◆ **Action item**:
In the records below, locate the line containing "The scene is"; output that line and every following line through the last, exactly.

◆ **Information given**:

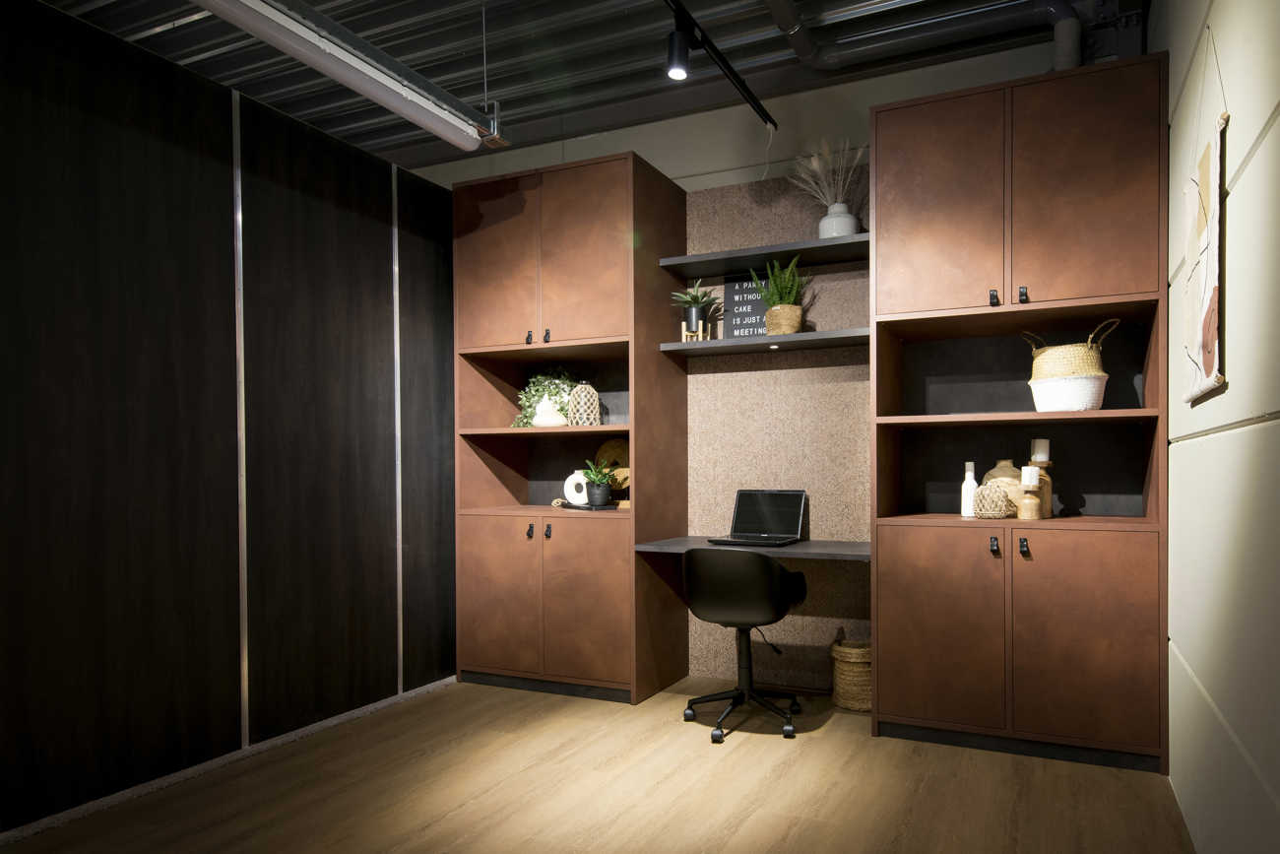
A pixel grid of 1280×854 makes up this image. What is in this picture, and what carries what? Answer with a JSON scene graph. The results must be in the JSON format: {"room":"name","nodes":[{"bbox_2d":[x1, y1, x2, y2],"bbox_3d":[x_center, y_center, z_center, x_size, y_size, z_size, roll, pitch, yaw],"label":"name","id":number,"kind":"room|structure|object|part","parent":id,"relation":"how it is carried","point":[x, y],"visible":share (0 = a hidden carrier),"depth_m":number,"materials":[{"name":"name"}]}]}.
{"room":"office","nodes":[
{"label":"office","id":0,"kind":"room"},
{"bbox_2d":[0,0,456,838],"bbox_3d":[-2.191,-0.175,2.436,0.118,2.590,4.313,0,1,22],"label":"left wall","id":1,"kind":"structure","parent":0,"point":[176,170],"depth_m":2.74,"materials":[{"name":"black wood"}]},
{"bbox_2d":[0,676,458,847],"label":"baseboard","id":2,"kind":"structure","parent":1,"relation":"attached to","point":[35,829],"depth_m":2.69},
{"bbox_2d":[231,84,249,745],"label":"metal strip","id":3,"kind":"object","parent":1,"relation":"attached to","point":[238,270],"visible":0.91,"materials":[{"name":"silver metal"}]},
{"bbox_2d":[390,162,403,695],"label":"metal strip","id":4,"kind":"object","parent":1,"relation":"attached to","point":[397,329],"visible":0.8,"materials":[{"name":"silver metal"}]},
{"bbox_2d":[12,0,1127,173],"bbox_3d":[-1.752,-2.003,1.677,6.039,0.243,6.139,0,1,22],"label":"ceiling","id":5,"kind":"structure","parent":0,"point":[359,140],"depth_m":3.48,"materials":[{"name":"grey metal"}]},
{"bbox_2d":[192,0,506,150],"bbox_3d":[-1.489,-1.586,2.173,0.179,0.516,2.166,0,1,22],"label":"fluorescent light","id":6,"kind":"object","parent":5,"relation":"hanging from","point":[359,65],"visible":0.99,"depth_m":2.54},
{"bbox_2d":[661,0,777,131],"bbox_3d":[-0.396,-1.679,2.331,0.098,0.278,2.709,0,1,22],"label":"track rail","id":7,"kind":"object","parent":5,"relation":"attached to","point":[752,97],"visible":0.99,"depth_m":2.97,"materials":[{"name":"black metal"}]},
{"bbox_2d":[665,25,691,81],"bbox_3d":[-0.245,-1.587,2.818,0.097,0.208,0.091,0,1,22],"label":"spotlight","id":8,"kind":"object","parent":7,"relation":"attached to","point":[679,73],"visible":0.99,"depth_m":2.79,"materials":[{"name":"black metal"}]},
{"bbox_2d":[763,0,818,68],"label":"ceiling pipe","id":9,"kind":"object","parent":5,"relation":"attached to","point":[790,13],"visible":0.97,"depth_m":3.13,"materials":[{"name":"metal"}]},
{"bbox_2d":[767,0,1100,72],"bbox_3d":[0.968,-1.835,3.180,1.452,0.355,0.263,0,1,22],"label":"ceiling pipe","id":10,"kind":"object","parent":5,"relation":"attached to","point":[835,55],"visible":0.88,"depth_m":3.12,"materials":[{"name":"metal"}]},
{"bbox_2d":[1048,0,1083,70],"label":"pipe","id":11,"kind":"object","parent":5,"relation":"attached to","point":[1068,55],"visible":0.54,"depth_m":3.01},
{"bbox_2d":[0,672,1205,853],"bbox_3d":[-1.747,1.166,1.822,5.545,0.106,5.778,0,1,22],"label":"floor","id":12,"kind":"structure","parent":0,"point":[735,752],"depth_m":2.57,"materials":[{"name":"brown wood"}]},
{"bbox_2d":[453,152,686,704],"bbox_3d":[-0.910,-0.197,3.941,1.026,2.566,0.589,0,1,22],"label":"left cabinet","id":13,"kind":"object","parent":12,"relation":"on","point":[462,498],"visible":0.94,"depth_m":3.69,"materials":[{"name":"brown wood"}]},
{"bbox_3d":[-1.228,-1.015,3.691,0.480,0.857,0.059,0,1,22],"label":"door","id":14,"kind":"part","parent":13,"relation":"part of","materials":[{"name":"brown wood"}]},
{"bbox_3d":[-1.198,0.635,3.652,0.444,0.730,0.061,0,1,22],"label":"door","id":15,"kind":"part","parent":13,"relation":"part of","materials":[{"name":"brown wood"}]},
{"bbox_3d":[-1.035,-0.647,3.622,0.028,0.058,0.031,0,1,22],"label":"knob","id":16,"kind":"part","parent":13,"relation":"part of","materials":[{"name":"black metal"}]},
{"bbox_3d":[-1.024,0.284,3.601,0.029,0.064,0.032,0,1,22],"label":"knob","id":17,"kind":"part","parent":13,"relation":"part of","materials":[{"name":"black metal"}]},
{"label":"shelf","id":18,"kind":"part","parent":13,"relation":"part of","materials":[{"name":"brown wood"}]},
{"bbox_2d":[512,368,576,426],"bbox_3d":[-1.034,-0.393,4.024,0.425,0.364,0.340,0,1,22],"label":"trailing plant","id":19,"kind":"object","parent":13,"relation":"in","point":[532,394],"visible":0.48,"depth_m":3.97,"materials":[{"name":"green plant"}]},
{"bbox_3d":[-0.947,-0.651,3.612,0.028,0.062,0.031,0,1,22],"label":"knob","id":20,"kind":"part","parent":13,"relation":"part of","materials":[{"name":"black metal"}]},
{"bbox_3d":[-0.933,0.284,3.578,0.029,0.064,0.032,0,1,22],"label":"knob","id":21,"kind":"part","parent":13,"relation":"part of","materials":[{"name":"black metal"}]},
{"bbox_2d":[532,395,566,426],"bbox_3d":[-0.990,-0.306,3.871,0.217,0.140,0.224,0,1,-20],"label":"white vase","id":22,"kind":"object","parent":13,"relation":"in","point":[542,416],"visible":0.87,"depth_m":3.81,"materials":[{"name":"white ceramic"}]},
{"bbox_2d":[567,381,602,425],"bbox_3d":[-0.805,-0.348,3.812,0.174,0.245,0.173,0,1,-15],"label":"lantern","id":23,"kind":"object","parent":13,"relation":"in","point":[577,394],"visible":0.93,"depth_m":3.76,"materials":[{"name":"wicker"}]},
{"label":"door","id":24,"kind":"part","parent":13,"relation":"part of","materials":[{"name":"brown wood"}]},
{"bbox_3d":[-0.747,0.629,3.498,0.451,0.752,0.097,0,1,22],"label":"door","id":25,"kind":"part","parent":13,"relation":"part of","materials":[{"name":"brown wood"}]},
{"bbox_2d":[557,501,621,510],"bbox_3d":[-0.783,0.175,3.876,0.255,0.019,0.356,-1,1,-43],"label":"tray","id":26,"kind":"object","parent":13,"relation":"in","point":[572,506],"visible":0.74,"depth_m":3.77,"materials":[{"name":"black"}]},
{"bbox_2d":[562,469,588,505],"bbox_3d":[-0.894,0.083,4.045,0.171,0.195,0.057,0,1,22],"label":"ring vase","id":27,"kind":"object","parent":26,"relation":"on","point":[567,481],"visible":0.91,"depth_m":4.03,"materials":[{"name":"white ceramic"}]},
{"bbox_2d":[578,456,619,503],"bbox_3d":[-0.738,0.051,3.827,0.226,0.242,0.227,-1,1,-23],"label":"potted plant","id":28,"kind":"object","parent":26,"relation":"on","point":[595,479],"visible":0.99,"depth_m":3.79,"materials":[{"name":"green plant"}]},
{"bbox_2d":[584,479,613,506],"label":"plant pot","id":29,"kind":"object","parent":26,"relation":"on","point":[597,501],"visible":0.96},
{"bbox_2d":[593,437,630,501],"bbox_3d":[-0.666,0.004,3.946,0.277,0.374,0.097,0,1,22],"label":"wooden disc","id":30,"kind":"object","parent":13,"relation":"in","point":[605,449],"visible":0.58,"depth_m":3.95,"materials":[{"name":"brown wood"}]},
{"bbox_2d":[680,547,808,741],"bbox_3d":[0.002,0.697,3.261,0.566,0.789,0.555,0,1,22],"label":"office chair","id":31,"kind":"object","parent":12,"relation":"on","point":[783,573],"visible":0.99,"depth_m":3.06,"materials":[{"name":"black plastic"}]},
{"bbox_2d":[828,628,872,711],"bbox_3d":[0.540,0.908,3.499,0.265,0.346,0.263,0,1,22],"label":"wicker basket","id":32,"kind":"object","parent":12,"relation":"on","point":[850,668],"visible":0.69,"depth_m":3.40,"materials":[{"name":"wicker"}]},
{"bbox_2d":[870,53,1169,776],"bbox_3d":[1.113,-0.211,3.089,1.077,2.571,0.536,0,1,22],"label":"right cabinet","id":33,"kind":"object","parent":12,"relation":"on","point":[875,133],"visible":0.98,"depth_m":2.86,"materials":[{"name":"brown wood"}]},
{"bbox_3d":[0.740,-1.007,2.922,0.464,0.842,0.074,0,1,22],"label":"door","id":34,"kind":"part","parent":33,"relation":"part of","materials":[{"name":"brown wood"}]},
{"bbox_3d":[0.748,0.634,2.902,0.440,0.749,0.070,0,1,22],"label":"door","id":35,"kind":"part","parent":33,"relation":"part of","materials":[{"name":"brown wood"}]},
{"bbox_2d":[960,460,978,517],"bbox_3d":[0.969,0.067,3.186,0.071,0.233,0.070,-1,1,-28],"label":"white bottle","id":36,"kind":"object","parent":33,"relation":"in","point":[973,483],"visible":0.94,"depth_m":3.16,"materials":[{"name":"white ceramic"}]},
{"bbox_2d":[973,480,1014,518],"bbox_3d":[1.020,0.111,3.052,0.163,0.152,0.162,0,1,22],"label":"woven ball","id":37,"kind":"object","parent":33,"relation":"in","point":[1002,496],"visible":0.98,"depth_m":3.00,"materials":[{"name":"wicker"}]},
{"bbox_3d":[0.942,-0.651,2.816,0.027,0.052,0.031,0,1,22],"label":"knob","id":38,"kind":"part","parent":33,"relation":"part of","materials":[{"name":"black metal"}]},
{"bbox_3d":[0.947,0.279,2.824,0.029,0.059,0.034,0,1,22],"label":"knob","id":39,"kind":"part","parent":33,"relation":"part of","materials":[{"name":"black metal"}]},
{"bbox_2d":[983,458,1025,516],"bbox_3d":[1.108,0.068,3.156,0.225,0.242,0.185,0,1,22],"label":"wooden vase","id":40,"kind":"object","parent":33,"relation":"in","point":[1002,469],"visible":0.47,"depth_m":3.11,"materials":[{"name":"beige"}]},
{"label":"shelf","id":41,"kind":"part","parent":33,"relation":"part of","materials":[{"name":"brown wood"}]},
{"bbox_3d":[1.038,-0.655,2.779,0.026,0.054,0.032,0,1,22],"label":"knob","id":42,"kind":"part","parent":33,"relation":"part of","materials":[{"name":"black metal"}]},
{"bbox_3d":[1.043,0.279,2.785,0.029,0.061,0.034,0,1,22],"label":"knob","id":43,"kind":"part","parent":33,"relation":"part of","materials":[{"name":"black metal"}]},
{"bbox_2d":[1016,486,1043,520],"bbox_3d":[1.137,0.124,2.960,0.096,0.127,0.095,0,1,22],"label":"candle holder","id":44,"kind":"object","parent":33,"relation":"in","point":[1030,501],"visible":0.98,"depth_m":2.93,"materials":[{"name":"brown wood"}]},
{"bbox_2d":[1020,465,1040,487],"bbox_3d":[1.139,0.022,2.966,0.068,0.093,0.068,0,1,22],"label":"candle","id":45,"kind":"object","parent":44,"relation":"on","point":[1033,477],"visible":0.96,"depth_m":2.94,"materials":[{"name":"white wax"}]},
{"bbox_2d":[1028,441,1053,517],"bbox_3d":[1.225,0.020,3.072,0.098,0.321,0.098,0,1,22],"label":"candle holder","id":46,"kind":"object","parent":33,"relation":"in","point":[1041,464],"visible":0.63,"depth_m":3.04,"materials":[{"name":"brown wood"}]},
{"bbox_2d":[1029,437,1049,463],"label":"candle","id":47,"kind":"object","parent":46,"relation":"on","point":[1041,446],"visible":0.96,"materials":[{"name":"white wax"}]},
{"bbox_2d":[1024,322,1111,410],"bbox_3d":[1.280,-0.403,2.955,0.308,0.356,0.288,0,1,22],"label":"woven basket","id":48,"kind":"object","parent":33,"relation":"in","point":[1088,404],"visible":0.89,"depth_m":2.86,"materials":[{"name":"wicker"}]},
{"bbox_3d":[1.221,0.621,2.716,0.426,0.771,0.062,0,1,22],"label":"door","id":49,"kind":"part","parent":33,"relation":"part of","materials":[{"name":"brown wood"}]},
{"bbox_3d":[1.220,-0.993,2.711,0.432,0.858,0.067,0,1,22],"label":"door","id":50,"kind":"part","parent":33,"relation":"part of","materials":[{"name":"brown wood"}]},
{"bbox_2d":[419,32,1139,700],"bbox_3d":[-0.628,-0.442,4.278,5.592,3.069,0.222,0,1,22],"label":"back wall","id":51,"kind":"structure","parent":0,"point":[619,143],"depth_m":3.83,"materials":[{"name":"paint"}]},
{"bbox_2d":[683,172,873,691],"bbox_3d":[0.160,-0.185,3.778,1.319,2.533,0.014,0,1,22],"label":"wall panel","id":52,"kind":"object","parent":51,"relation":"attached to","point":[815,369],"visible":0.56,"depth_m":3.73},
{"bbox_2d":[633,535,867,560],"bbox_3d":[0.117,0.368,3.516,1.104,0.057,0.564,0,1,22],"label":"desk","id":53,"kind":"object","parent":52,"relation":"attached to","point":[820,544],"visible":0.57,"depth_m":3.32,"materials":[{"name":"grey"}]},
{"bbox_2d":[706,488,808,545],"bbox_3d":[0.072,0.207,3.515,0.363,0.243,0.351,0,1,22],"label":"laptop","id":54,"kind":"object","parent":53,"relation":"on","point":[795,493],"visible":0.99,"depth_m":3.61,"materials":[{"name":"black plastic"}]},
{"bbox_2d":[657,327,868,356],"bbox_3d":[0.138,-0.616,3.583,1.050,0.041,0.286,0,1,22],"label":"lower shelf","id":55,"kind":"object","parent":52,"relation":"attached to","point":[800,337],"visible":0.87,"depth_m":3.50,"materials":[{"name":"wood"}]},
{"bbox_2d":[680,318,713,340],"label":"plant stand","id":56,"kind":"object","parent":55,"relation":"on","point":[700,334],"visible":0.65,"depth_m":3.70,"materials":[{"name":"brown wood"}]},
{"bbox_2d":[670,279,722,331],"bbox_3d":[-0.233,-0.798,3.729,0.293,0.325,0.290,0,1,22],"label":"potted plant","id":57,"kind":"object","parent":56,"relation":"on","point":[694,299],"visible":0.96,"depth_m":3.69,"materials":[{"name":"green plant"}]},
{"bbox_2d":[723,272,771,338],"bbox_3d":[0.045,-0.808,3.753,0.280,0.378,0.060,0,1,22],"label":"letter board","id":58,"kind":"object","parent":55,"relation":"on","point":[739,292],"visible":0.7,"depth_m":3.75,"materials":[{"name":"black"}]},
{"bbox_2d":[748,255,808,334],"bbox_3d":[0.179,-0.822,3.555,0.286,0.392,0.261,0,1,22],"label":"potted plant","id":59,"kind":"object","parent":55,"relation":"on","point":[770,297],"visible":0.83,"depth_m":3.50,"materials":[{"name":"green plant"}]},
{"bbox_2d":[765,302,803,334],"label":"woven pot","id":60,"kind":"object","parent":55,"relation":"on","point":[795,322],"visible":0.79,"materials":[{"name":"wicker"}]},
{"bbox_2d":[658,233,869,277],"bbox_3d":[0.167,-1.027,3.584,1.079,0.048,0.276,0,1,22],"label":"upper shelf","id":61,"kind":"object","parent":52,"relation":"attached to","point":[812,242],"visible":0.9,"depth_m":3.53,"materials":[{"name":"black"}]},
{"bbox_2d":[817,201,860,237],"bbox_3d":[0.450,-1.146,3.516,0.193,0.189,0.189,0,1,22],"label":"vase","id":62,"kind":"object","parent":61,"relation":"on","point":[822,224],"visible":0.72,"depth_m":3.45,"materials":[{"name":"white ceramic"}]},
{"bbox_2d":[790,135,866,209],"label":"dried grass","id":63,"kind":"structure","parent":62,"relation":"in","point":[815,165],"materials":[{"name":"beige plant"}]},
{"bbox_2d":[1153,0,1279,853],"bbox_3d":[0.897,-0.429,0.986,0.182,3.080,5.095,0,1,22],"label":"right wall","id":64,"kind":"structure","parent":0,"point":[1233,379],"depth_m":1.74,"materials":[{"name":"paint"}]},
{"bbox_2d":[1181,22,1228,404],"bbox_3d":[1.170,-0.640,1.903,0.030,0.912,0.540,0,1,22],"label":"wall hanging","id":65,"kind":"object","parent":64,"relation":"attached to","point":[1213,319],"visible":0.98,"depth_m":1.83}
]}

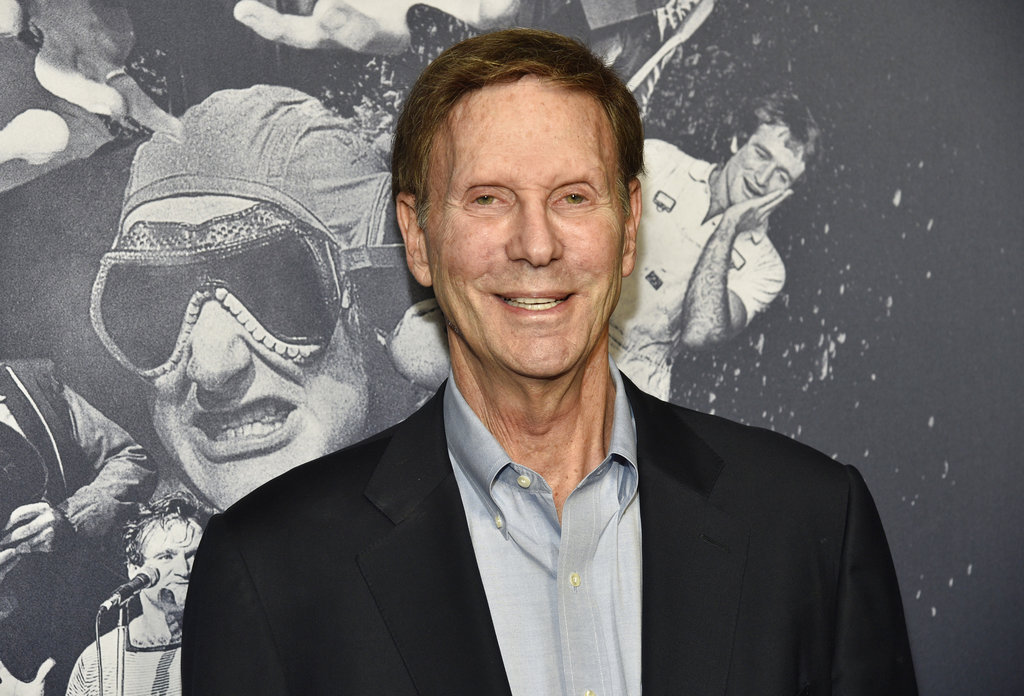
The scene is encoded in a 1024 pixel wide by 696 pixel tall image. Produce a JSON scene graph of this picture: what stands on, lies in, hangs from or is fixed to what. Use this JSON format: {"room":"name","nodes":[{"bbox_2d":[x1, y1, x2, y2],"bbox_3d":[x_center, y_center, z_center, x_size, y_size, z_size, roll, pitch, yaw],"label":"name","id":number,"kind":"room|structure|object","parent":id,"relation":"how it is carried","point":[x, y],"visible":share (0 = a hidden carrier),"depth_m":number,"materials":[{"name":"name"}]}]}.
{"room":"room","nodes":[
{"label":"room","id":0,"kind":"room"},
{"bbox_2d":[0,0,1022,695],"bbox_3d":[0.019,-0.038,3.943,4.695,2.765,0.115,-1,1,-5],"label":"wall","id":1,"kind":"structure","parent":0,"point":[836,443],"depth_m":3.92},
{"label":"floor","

◆ **Response to the task**:
The scene is encoded in a 1024 pixel wide by 696 pixel tall image. Produce a JSON scene graph of this picture: what stands on, lies in, hangs from or is fixed to what. Use this JSON format: {"room":"name","nodes":[{"bbox_2d":[x1, y1, x2, y2],"bbox_3d":[x_center, y_center, z_center, x_size, y_size, z_size, roll, pitch, yaw],"label":"name","id":number,"kind":"room|structure|object","parent":id,"relation":"how it is carried","point":[x, y],"visible":share (0 = a hidden carrier),"depth_m":number,"materials":[{"name":"name"}]}]}.
{"room":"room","nodes":[
{"label":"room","id":0,"kind":"room"},
{"bbox_2d":[0,0,1022,695],"bbox_3d":[0.019,-0.038,3.943,4.695,2.765,0.115,-1,1,-5],"label":"wall","id":1,"kind":"structure","parent":0,"point":[836,443],"depth_m":3.92},
{"label":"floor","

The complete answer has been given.